(Saved entries)
--- --- ---

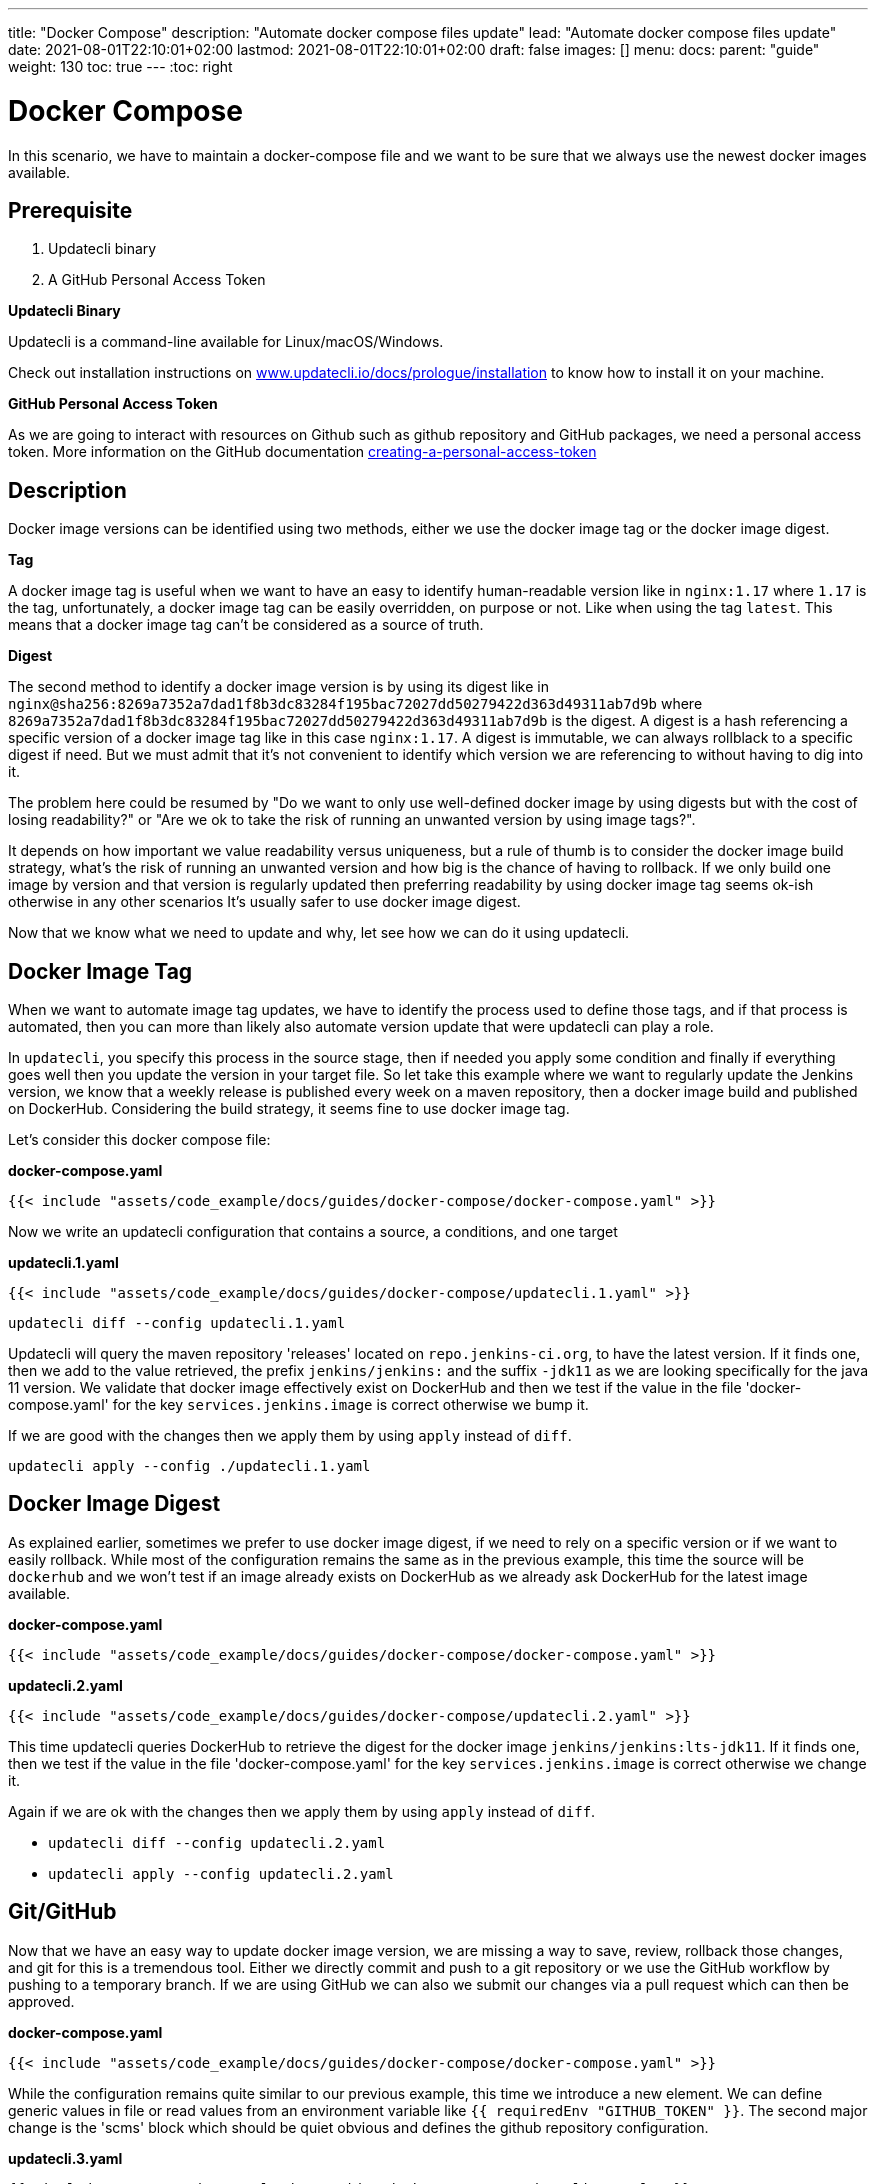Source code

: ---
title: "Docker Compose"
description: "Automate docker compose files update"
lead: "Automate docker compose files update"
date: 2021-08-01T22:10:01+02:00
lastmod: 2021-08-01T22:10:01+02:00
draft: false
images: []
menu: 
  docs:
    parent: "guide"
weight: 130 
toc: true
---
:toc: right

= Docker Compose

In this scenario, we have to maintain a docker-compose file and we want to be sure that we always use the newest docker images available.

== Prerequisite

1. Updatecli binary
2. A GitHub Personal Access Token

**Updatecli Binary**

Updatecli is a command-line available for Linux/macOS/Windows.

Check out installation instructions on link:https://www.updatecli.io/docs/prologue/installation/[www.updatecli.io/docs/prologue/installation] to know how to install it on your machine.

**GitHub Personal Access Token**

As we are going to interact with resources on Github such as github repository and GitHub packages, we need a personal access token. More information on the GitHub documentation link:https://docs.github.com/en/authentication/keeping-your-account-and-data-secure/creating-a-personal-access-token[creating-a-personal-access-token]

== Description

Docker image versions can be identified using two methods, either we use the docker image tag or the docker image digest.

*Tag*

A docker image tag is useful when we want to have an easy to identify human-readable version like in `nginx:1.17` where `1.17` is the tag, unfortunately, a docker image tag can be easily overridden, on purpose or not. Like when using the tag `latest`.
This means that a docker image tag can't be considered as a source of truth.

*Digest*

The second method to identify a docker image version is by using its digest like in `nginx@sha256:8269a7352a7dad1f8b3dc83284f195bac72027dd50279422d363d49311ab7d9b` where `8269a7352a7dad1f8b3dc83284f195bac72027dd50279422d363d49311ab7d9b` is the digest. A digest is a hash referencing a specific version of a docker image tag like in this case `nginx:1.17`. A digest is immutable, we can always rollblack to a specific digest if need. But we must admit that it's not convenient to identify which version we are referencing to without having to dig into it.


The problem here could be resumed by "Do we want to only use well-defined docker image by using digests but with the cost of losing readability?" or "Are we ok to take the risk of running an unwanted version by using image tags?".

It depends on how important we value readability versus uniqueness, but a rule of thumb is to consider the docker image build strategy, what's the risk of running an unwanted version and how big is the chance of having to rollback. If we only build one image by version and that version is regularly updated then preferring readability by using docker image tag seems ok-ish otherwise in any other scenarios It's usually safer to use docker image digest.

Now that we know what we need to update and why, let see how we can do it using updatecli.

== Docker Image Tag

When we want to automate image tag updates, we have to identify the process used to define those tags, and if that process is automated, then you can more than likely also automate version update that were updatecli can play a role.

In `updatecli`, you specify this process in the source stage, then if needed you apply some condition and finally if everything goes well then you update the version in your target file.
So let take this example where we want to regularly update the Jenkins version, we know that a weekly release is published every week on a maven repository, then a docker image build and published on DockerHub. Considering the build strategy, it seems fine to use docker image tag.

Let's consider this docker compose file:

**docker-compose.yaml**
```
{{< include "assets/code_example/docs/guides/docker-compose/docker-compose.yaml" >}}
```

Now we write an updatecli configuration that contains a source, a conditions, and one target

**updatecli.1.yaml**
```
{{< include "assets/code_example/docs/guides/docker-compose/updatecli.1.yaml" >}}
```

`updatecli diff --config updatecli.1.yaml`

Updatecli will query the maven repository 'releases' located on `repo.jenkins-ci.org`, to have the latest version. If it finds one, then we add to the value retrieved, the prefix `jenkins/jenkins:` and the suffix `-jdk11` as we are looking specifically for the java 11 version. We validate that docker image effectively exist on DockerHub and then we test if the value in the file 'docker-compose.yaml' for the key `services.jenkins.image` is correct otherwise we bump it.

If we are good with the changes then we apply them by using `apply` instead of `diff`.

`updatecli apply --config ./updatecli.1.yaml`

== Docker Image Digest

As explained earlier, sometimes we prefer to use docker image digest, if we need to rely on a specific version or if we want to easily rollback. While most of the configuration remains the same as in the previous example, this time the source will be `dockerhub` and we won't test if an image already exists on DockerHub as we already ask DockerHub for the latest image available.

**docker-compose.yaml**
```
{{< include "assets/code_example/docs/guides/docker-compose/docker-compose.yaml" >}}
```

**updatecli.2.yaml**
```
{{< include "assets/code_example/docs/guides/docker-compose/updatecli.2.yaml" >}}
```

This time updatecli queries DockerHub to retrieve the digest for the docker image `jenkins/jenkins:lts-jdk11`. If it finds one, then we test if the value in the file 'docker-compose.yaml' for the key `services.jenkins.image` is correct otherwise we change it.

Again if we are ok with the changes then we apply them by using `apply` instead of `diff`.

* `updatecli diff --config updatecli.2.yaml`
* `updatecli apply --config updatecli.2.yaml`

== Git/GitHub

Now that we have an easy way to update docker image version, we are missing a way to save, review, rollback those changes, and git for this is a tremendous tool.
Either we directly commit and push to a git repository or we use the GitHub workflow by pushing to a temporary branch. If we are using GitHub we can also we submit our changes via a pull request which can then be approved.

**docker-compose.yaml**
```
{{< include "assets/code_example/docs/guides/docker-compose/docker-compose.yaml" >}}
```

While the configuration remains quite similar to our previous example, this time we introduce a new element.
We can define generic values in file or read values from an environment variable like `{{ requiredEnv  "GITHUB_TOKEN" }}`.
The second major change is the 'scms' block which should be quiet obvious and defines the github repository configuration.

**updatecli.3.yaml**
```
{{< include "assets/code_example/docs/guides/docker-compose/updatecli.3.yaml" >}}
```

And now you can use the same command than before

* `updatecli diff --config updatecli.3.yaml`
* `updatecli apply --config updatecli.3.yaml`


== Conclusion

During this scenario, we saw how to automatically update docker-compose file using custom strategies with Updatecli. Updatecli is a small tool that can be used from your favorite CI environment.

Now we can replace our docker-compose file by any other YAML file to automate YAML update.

--- --- ---

[Task to carry out]:
Give back precisely the lines above that start at the line containing "This means that" and end at the line containing "The second method", inclusive. No other lines belong in the output.

[Written answer]:
This means that a docker image tag can't be considered as a source of truth.

*Digest*

The second method to identify a docker image version is by using its digest like in `nginx@sha256:8269a7352a7dad1f8b3dc83284f195bac72027dd50279422d363d49311ab7d9b` where `8269a7352a7dad1f8b3dc83284f195bac72027dd50279422d363d49311ab7d9b` is the digest. A digest is a hash referencing a specific version of a docker image tag like in this case `nginx:1.17`. A digest is immutable, we can always rollblack to a specific digest if need. But we must admit that it's not convenient to identify which version we are referencing to without having to dig into it.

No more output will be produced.